*Try it*:
Quote the text of every entry below word for word, leaving the pictures out of your answer.

======== Data provided ========

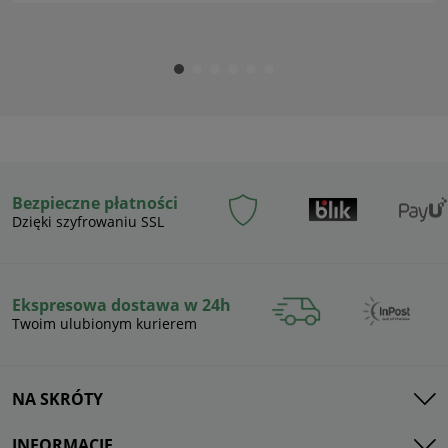
Bezpieczne płatności
Dzięki szyfrowaniu SSL
Ekspresowa dostawa w 24h
Twoim ulubionym kurierem
NA SKRÓTY
INFORMACJE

========

*Expected answer*:
Bezpieczne płatności
Dzięki szyfrowaniu SSL
Ekspresowa dostawa w 24h
Twoim ulubionym kurierem
NA SKRÓTY
INFORMACJE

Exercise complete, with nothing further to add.